Opinión | Ágora
La última mutación constitucional

Pedro Sánchez en la conferencia de embajadores celebrada en Madrid. / José Luis Roca
Las sociedades democráticas tienen laboratorios en los que estudiar su constitución, pero tienen sólo uno para estudiar el proceso histórico de su destrucción. Podemos describir las revoluciones inglesa, norteamericana, francesa, el New Deal, la formación del Estado de bienestar británico tras la Segunda Guerra Mundial, como procesos de formación democrática e intentar aplicar sus lecciones al presente. Pero para ver cómo se destruye una democracia, y sus consecuencias, sólo tenemos un laboratorio que nos permite estudiar día a día la manera en que todo se fue degradando hasta llegar a la catástrofe del nazismo. La República de Weimar, más que la Segunda República española, puede ser una fuente inagotable de enseñanzas.
Una de ellas, la más importante, fue el rigor con el que las fuerzas destructoras más aventureras emplearon los resortes de la Constitución de Weimar para hacerla estallar desde dentro. El modo de hacerlo fue utilizar su letra en la práctica política por completo al margen del espíritu constitucional. A esto se llama mutación constitucional. No se cambia una letra, pero se utiliza para hacer colapsar el sistema y producir la apertura a lo desconocido. En ese abismo, sienten su frenesí lleno de ambición los aventureros. En condiciones normales, no ganarían la confianza de muchos; pero en condiciones de caos, esperan recibir el apoyo del enojo de los desesperados en aumento. El elemento constitucional que usaron las fuerzas destructivas de la Constitución de Weimar fue la moción de censura negativa. Cada tres meses, se formaban gobiernos que no podían resistir el asalto conjunto de nazis y comunistas. Estos no podían formar gobierno entre sí, pero podían impedir que un gobierno alternativo se formara. Durante un tiempo, el Presidente del Reich y su círculo creyeron que eso les daba posibilidad de ejercer el poder de forma directa, pero hacerlo de forma radical habría implicado eliminar la instancia del parlamento. Así que no fueron consecuentes y contribuyeron a interpretar el Parlamento como ámbito de negatividad, de confusión, de conflicto, de inoperatividad. Nadie lo defendió de verdad cuando los nazis le prendieron fuego, literalmente.

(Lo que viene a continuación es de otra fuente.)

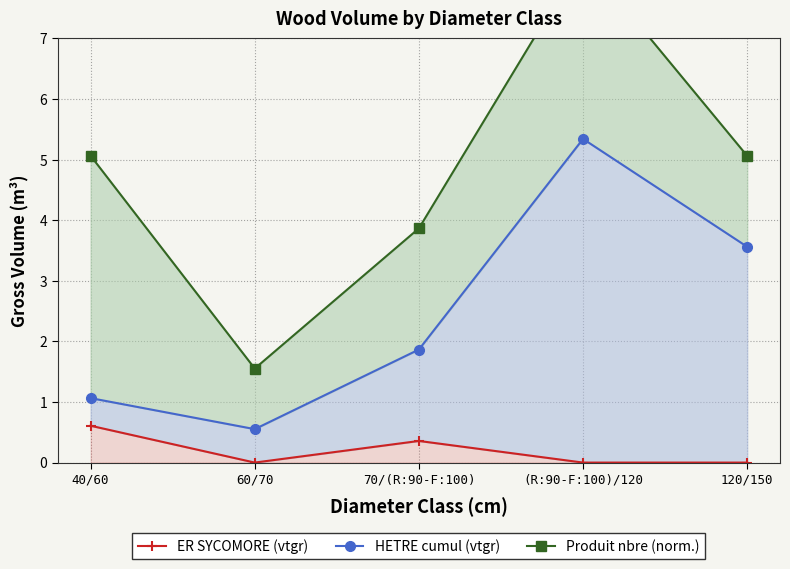

How many data points in HETRE cumul (vtgr) are above 1?

4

Nuestra Constitución aprendió la lección. Sólo permite mociones de censura positivas. Quien quiera desplazar un gobierno tiene que formar otro. Ha de quedar clara la responsabilidad del acto de censura, formando un poder parlamentario a la vista de todos. No obstante, tenemos la moción de confianza. Ahora las fuerzas aventureras se han conjuntado para interpretar la moción de confianza como un equivalente a la moción de censura negativa. Por supuesto, esas fuerzas apoyaron al gobierno, pero ahora le exigen que se presente una moción de confianza. Usan un dispositivo constitucional ideado para demostrar que un gobierno está fuerte, para mostrar que está débil y en sus manos. Pero para hacer caer un gobierno, basta una declaración pública de no ofrecerle un apoyo. Eso es un acto claro, limpio, responsable, que identifica al actor, y permite imputarle consecuencias. Lo menos que se le puede pedir a un aventurero es que se deje ver.
Una moción de confianza que se pierde es el camino más directo a la producción de caos. Es el primer acto de campaña de unas nuevas elecciones y en él todos irán contra el Gobierno, mostrando solamente la capacidad negativa del Parlamento. Esto es una mutación constitucional de magnitud insospechada. Porque se utilizará el Parlamento no para fundar mayorías, sino claramente como arena de circo que escenifique un combate cuya finalidad es que las fuerzas políticas que apoyen al Gobierno empeoren sus resultados en las elecciones que se abran. Es usar el Parlamento para una mera función destructiva y negativa, no para forjar mayorías de Gobierno.
Imaginemos la moción de confianza. Junqueras y Puigdemont seguirán pujando por hacer méritos para su público independentista con la idea de impedir la estabilización del gobierno de Illa, que difícilmente podrá subsistir sin Sánchez en Moncloa; Podemos renovará su vieja pinza con Puigdemont, con la esperanza de comerse a Sumar -lo que Iglesias llama reunión de diecisiete partiditos, sin extraer la conclusión de que el suyo es el decimoctavo-; VOX se sumará a la sangre oliendo que las elecciones se aproximan; y el PP intensificará su sal gorda para no quedarse atrás. Me temo que solo Bildu jugaría un papel constructivo, mientras que el PNV mantendrá su juego a dos bandas.
Así, una medida para fortalecer el gobierno se empleará no solo para debilitarlo, sino para debilitar a cualquier otro gobierno futuro, y se utilizará el Parlamento contra sus propios fines, en una escenificación final de su inoperatividad. Por supuesto, la única posibilidad de un gobierno tras las elecciones sería la conjunción de PP y VOX. Pero la expectativa de todos los que destruyan el gobierno será crecer cuando gobierne la derecha, pero ahora sin asumir la responsabilidad de estar propiciando que Feijóo y Abascal entren en Moncloa, como tendrían que hacer en una moción de censura positiva.
Aquí, como en la república de Weimar, la aspiración pasa por erosionar los partidos capaces de forjar mayorías. Ya no existe aquel programa de Errejón de generar mayorías trasversales fuertes. Aquel programa aspiraba a lograr transformaciones tan intensas como fuerzas mayoritarias pudiera reunir. Ahora se trata de aventureros sin diseño alguno, pero con muchas prisas, que hacen estallar el sistema político con la esperanza de que el caos les dé fuerzas para reactivar su pólvora mojada. Lo que sabemos de ellos no produce confianza alguna. Hemos de esperar que el Gobierno no sea cómplice de esta aventura. Un adelanto electoral tras una declaración del Presidente, sin moción de confianza, es preferible. Porque permite señalar a los responsables.